Il Cancelliere dello Scacchiere britannico Jeremy Hunt ha riconosciuto che la presentazione del futuro programma economico del Paese – prevista per la prossima settimana – è «forse una delle maggiori responsabilità» della sua carriera politica.
Hunt ha pubblicato un articolo sul quotidiano locale «Farnham Herald» in cui si scusa per non aver potuto leggere gli ultimi numeri del giornale perché è stato «a testa bassa», un modo ingegnoso per sottolineare l’intenso lavoro delle ultime settimane per redigere il programma fiscale ed economico.
«Sono stato a testa bassa, anche sabato e domenica, per preparare la ‘Dichiarazione d’autunno’ con il Primo Ministro (Rishi Sunak)», ha dichiarato Hunt, secondo quanto riportato da Sky News.

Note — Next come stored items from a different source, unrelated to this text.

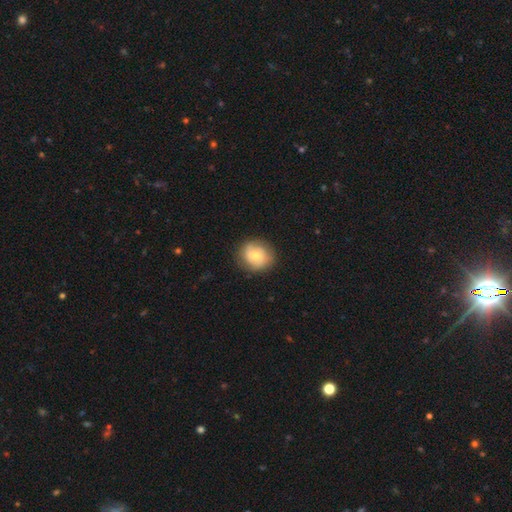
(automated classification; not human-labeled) A smooth galaxy with no disk features (67%) that is round (77%). Merging: none (81%).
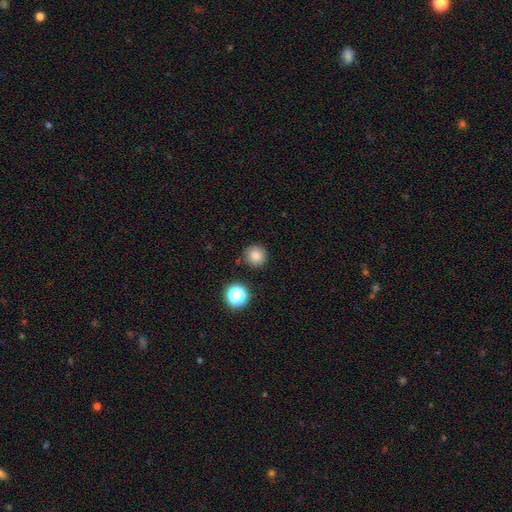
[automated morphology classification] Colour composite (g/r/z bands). It shows a smooth galaxy with no disk features (82%) that is round (94%). Merging: none (88%).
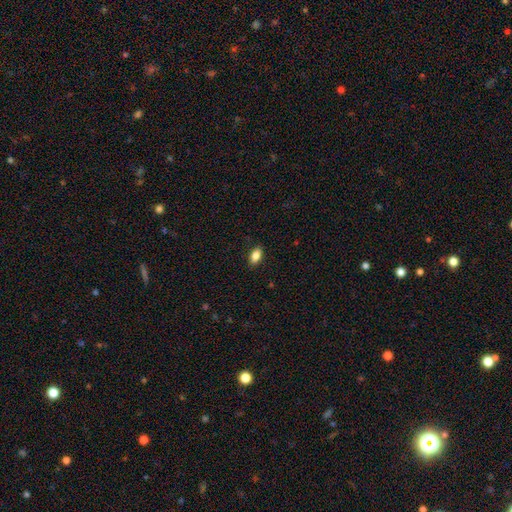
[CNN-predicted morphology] A smooth galaxy with no disk features (85%) that is in between round and cigar-shaped (89%). Merging: none (89%).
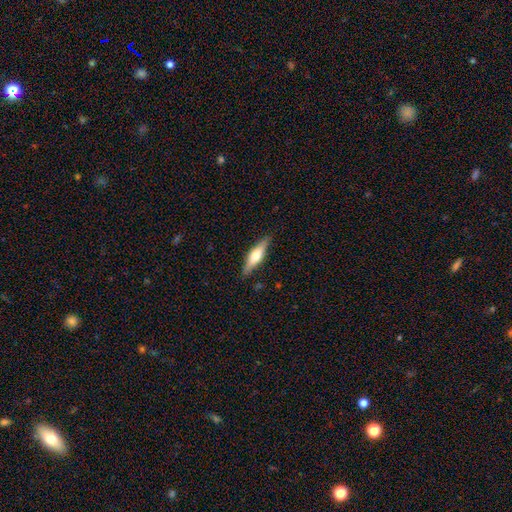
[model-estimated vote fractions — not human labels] Smooth or featured? featured or disk (50%)
Edge-on disk? yes (93%)
Merging? none (86%)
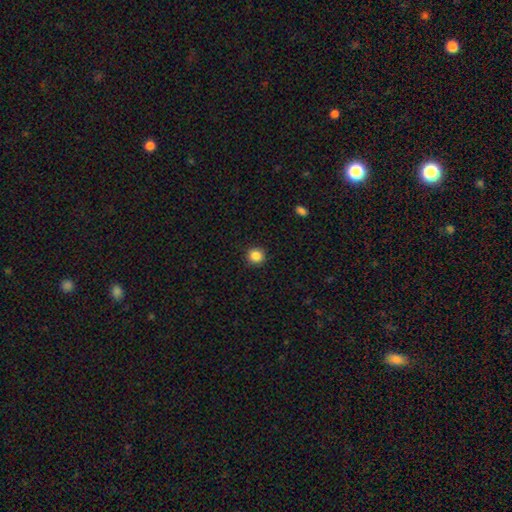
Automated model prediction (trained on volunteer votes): Morphology: type=smooth (86%); roundness=round (93%); merging=none (92%).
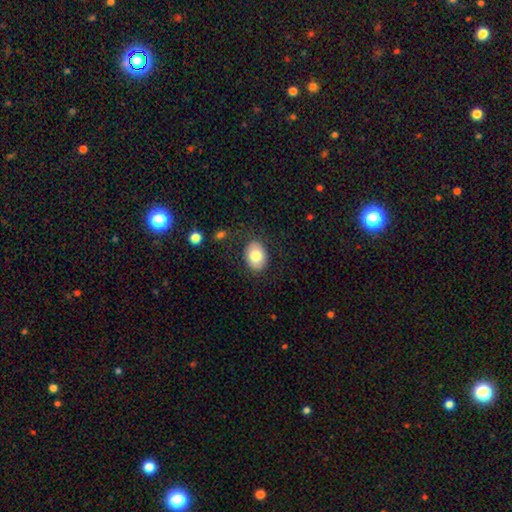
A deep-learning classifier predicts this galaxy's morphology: Smooth or featured? smooth (80%)
How rounded? in between (72%)
Merging? none (83%)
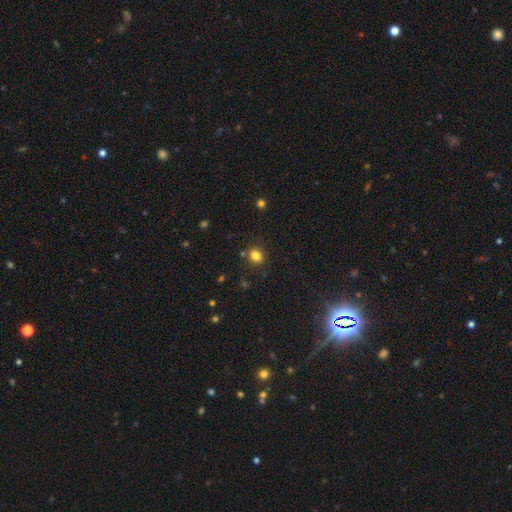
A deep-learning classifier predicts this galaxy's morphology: This is clearly a smooth galaxy (82%). How rounded: likely round (62%). Merging: clearly none (82%).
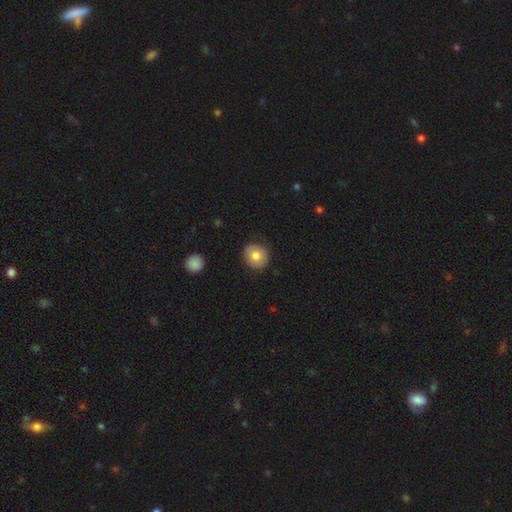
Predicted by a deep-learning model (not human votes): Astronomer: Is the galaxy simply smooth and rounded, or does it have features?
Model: smooth — 78%.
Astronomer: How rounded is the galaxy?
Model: round — 86%.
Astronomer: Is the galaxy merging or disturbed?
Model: none — 88%.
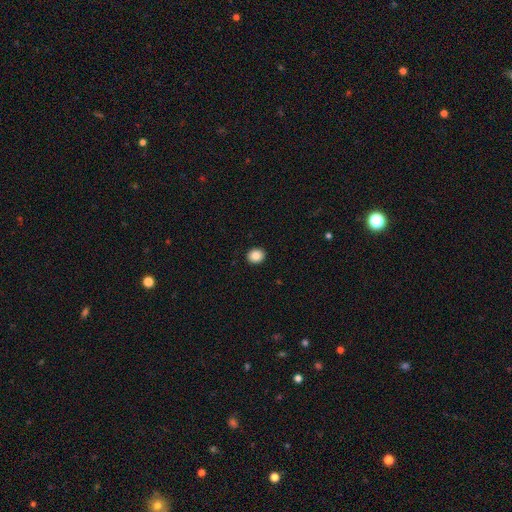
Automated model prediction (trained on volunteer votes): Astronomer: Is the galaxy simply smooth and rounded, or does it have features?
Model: smooth — 87%.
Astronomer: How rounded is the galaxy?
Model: round — 75%.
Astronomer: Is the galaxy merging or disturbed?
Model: none — 93%.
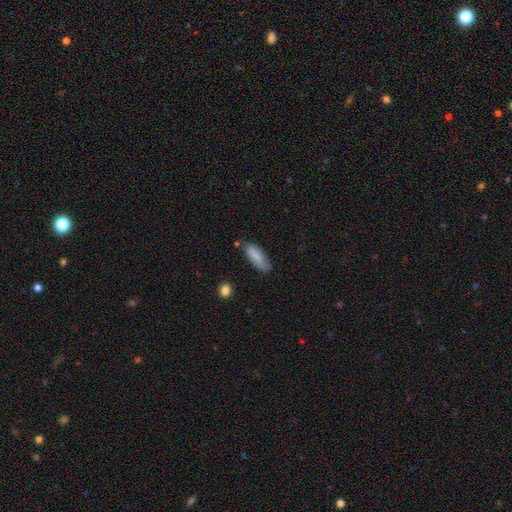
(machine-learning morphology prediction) This appears to be a smooth galaxy with no disk features (85%) that is in between round and cigar-shaped (64%). Merging: none (71%).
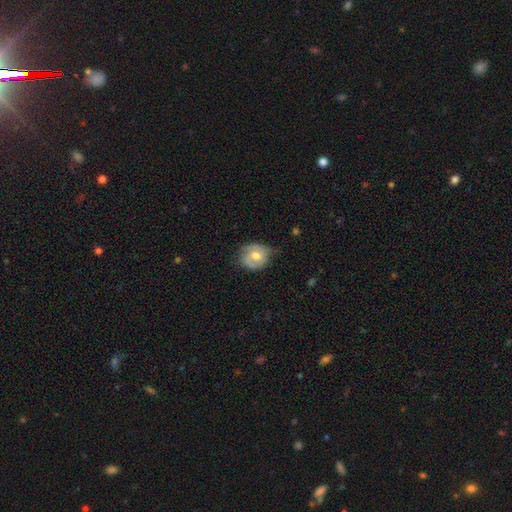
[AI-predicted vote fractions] This appears to be a featured or disk galaxy (48%). Merging: none (58%).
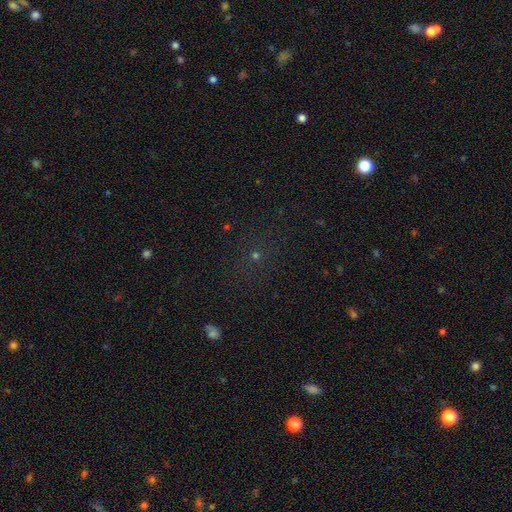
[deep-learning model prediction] This appears to be a star or artifact, not a galaxy (52%).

Il ministro delle Finanze ha sottolineato che la sfida di definire il futuro percorso economico del Regno Unito è stata resa particolarmente difficile dal fatto che, in seguito alla pandemia di coronavirus, la popolazione richiede ora un maggiore intervento statale.
Hunt ha sottolineato la necessità, «come in ogni famiglia e azienda», di trovare «un modo per pagare le cose», e anche di tornare a «stabilizzare» la situazione, per la quale sono essenziali sia «aumenti delle tasse che tagli alla spesa».
«La crescita non è possibile senza la stabilità di base che deriva dal pareggio dei conti nazionali e dalla riduzione del debito», ha aggiunto.
«Quindi questi sono tempi difficili per le persone di tutto il mondo (…) Ma siamo un Paese resiliente, tenace e pieno di risorse e abbiamo affrontato sfide ancora più grandi molte volte in passato», ha concluso Hunt.
Il 26 ottobre Sunak e Hunt hanno deciso di rinviare al 17 novembre la presentazione del programma fiscale ed economico a medio termine del governo, inizialmente prevista per il 31 ottobre. Già all’epoca, il ministro delle Finanze aveva sottolineato che «la priorità numero uno è la stabilità economica e il ripristino della fiducia nel Regno Unito».